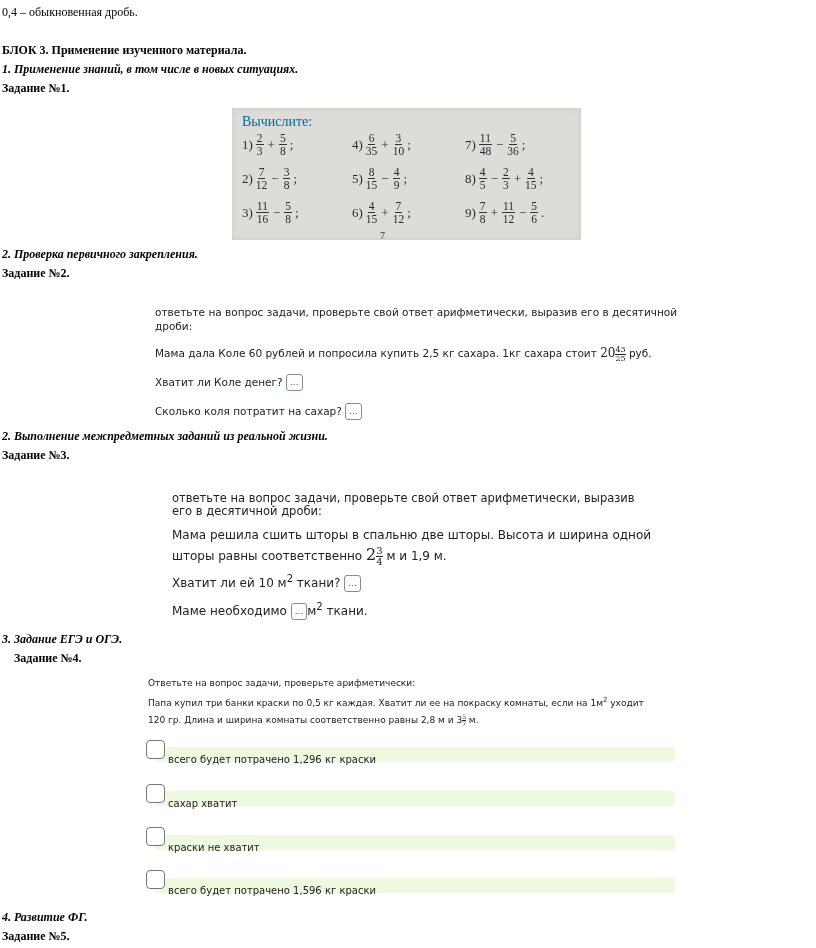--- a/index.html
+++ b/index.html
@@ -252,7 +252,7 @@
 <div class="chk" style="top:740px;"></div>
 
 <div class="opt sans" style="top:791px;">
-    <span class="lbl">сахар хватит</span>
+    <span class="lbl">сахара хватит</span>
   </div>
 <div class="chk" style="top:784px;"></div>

+===+

_TASK TO CARRY OUT_: Locate the lines above that hold the word "span". Show every one of them.

_EXPECTED ANSWER_:
-    <span class="lbl">сахар хватит</span>
+    <span class="lbl">сахара хватит</span>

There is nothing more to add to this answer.